When will RHEL 4 be 'outdated'
I'm installing some brand new RHEL servers, and am thinking about whether to use RHEL 4, 5, or 5.1. I don't install the GUIs, and don't expect to be using the clustering or virtualization facilities for at least another year or two, likely more. I have a few questions below that'll help me in making a decision.
Does it just make sense to go with RHEL 5.x because it's the newest version, or would I be paying performance and other penalties for newer, advanced features in RHEL 5.x that I wouldn't be using?
When will RHEL 4 be considered outdated (i.e. when should new RHEL servers absolutely use 5.x and not 4)?
For straight command-line usage, is there a lot of new learning to be done in the transition from 4 to 5.x, or is it a completely transparent transition? (e.g. any changes in the layout of files/directories, commands, options, etc?)
Which of the two versions do you recommend, and for what reasons?
1: One does not pay for the OS, one pays support. RHEL5 is (a tiny bit) faster over 4. Both have pretty much the same features. One should use the new OS because they have a need to support some hardware that is not supported by the older OS.
3: No new learning it is a completely transparent transition.
4: RHEL5 update1 mainly for support for new hardware that is not supported by RHEL4 update6 (coming soon).
Thanks for your response.
Could you please elaborate on what is meant by one doesn't pay for the OS but for support? How can one get access to RHEL 4 or 5 - on the Red Hat website, the only thing that's available for download is a 30-day evaluation, and that can only be received after taking a sales call from a Red Hat representative. I can't use an evaluation version, but rather need a download of it that can be used as long as we'd like, and legally in production at a commercial business.
Yes one pays for support from Red Hat not the OS, one of the benefits for paying for this support is the ability to download the compiled binaries in rpm format or in ISO format (RHN subscription a part of the paid support). Red Hat does not have to provide the compiled rpms in any format. They do provide all the open sources as source RPMS. One can if desired download the all the open source packages and build;
I noticed that your tag states your distribution is CentOS 4, this is basically the same thing as RHEL-4 without the "Red Hat branding and artwork" along with third party Supplementary packages are not included (your not missing much, all are available from third parties anyhow).
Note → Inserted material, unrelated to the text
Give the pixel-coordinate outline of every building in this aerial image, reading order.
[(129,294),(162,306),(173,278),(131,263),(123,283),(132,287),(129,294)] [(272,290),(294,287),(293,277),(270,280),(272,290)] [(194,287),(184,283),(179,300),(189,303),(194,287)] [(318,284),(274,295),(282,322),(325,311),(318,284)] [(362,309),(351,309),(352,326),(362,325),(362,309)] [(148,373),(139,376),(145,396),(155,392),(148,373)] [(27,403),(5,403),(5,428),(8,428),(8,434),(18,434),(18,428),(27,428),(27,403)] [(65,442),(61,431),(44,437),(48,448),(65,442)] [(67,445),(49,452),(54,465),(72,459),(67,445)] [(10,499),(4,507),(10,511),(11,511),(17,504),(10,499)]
You can use CentOS in a commercial business. CentOS is roughly equivalent to RHEL AS. Anything wrong with using CentOS-5 or very soon CentOS-5.1???
I see nothing here: https://www.redhat.com/apps/webform....e_form&eid=871 that states you need to speak to anyone from Red Hat before downloading the 30-day Evaluation version. The only things you will be missing are updates and support beyond the 30 days.